Emprunts bancaires : La montée de l’épargne face à l’endettement
Depuis plus d’une décennie, l’incertitude économique est devenue la norme, les ménages marocains semblent avoir adopté une stratégie financière privilégiant la prudence et la prévoyance. L’analyse des données du Haut-Commissariat au Plan (HCP) révèle une tendance à l’épargne plutôt qu’à l’endettement, un choix reflétant potentiellement une réaction aux conditions économiques actuelles, tant au niveau national qu’international.
Les chiffres publiés par Bank Al-Maghrib sont révélateurs : au premier trimestre de l’année en cours, les dépôts à vue des ménages ont connu une croissance de 6,3%, surpassant l’augmentation de 5,5% enregistrée durant la même période l’année précédente. Cette hausse des dépôts à vue, associée à une augmentation de 2,7% des soldes d’épargne, suggère une préférence marquée pour la liquidité et une réticence à s’engager dans des achats de biens durables dans un contexte économique incertain.
Parallèlement, les prêts bancaires aux ménages ont considérablement ralenti, passant de 3,7% au 1er mars 2023 à 1% à la fin du mois de mars 2024. Cette décroissance des emprunts est corroborée par un ralentissement du crédit à la consommation, qui n’a augmenté que de 0,3% au cours des trois premiers mois de 2024. Ces données pourraient indiquer une méfiance croissante envers l’endettement, peut-être due à une anticipation de conditions économiques plus difficiles ou à une prise de conscience des risques liés à l’endettement excessif.
L’enquête économique permanente auprès des ménages, menée par le HCP renforce cette hypothèse. En effet, 80,7% des ménages estiment que le moment n’est pas propice à l’achat de biens durables, ce qui pourrait être interprété comme une réaction à une inflation élevée, à des taux d’intérêt en hausse, ou à une instabilité économique perçue.
La dette des ménages, qui a atteint 34,1 milliards de dollars en février 2024, semble suivre une trajectoire descendante par rapport au sommet historique de plus 408 milliards de dirhams en juillet 2021. Cette évolution de la dette, mise en lumière par la CEIC, pourrait refléter une stratégie délibérée d’allégement du fardeau financier des ménages.
Les indicateurs macroéconomiques et leur signification
La masse monétaire M2, ayant augmenté de 145,2 milliards USD sur un an en février 2024, et les réserves de change, évaluées à 32,0 milliards de dollars, sont des indicateurs de la robustesse de l’économie marocaine. Les réserves de change, représentant 5,5 mois d’importations, offrent une marge de manœuvre considérable pour faire face aux chocs externes.

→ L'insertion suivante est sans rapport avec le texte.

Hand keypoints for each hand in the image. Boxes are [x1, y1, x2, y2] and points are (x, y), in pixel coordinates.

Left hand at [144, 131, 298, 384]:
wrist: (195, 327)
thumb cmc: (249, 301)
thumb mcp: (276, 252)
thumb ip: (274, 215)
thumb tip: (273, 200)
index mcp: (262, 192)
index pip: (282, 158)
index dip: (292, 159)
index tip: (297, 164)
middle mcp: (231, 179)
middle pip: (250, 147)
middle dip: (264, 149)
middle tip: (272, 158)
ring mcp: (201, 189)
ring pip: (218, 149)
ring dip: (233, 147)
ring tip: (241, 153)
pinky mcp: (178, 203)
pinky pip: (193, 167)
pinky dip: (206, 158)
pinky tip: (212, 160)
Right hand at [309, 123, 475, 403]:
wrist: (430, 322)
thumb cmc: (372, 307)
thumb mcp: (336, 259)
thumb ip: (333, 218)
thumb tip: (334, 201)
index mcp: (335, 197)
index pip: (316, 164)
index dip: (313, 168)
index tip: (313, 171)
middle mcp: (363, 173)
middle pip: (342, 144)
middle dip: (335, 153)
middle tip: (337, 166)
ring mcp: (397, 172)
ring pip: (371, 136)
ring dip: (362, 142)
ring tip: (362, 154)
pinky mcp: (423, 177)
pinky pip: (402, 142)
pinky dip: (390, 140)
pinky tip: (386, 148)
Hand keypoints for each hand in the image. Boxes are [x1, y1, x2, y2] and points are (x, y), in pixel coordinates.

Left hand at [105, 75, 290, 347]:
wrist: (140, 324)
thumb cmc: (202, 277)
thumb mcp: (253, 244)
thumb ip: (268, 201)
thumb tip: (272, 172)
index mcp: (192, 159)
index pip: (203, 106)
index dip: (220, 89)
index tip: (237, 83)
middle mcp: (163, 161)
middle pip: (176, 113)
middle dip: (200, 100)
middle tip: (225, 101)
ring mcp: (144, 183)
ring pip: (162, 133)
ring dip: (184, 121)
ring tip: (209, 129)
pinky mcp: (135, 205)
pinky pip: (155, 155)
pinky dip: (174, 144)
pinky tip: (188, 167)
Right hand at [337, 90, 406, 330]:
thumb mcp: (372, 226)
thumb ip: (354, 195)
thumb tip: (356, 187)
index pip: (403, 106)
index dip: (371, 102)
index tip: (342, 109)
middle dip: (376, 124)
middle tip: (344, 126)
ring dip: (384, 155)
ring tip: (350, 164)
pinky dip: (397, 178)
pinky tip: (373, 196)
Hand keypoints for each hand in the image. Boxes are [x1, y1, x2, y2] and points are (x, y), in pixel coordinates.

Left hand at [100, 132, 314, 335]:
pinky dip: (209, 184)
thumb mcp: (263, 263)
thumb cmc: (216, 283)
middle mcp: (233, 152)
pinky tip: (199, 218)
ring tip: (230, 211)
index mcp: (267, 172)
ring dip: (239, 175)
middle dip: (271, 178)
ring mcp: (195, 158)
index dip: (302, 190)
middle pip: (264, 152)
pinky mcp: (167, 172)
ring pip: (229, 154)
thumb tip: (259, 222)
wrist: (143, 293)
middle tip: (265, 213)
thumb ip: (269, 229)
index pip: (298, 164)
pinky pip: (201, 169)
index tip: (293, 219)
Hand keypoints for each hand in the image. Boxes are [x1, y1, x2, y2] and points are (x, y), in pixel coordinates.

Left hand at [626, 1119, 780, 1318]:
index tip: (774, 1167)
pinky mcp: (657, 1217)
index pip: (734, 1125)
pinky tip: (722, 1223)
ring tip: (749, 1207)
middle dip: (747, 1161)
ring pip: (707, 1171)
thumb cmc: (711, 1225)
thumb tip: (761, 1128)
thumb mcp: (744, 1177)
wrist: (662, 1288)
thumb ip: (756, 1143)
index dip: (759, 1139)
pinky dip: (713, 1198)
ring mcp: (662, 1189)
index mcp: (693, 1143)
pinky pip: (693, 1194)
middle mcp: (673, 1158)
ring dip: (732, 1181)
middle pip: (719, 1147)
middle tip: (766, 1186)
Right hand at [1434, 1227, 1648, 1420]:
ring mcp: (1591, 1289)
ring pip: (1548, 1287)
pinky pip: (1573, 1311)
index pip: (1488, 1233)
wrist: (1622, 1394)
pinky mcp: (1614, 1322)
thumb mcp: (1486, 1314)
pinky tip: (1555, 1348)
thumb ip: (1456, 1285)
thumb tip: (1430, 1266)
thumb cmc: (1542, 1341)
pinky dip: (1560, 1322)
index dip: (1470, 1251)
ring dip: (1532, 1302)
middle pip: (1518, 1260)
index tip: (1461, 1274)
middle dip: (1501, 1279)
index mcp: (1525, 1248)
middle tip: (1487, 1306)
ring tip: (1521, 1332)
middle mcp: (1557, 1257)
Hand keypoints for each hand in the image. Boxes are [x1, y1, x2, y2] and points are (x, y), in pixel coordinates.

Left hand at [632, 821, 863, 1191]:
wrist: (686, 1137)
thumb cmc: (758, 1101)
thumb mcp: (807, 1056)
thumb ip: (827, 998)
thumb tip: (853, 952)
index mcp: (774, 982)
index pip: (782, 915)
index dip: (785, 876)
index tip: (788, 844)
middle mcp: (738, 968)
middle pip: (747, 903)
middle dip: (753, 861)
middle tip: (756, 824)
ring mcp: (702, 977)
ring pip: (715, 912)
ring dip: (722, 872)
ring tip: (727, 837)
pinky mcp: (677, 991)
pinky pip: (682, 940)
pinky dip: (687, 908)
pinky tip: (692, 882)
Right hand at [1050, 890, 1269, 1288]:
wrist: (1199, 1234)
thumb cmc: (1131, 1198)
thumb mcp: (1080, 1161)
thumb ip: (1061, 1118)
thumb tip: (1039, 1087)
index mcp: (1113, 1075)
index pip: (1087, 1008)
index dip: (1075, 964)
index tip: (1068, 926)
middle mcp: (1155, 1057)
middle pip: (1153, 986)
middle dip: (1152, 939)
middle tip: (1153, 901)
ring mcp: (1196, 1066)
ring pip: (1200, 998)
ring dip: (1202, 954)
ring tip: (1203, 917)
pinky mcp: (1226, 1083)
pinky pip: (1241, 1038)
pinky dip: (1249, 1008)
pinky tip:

Le crédit intérieur, qui a atteint 163,3 milliards USD en février 2024, montre une augmentation de 3,5 % sur un an. Cependant, la valeur totale des prêts non performants, s’élevant à 94,6 milliards de dirhams, traduit une légère baisse mensuelle de 0,6%, suggérant une gestion prudente du crédit par les institutions financières.
Les économies mondiales, à l’exception notable des États-Unis, montrent des signes de ralentissement. Le Maroc, dans ce contexte, semble naviguer avec prudence, évitant les écueils de l’endettement excessif et se préparant à affronter les défis économiques avec une stratégie financière solide.
Mesures pour faire face à la situation
Le gouvernement a mis en place un programme d’aides sociales directes bénéficiant à 60% des familles marocaines. Ces familles, qui ne bénéficient pas des allocations familiales et répondent aux critères de ciblage, recevront une aide mensuelle de 500 ou 600 dirhams. Le financement de ce programme provient de diverses sources, y compris les ressources propres de l’État, la contribution sociale de solidarité, l’excédent de la caisse de l’Entraide nationale et la réforme progressive de la Caisse de compensation.
Concernant l’endettement public, le gouvernement prévoit d’emprunter plus de 123 milliards de DH en 2024 pour le financement du Trésor. Cette dette sera répartie entre les emprunts internes (plus de 53 milliards) et les emprunts externes (70 milliards). Cette inversion de tendance dans le choix des sources d’endettement vise à boucler le budget de l’État, mais soulève des questions sur l’équilibre entre les recettes et les dépenses ordinaires.
La gestion de la dette indique que le poids de la dette intérieure du Trésor devrait diminuer par rapport à la dette extérieure. Cependant, le ratio global de la dette publique devrait augmenter à près de 83,2% du PIB en 2023. Le gouvernement mobilisera également plus de 100,62 milliards de dirhams au titre des dépenses de la dette publique du Budget général.